Show every line below where "akan" can be found.
Source material section start
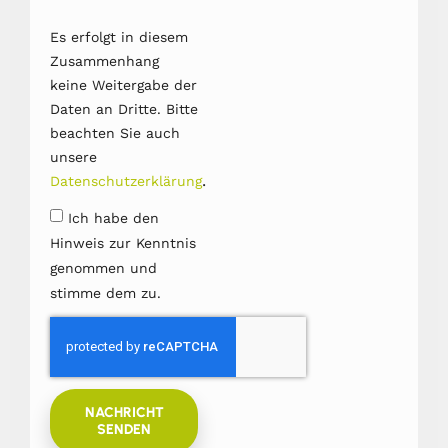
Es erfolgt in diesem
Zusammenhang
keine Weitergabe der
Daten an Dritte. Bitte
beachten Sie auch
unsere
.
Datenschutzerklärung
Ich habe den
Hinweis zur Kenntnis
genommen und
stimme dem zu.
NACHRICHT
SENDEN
Source material section end
Source material section start
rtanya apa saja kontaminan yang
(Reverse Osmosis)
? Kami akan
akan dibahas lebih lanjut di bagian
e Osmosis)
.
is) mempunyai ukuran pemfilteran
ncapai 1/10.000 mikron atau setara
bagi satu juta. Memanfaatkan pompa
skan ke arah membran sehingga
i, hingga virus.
Source material section end
# Solution to this problem
? Kami akan
akan dibahas lebih lanjut di bagian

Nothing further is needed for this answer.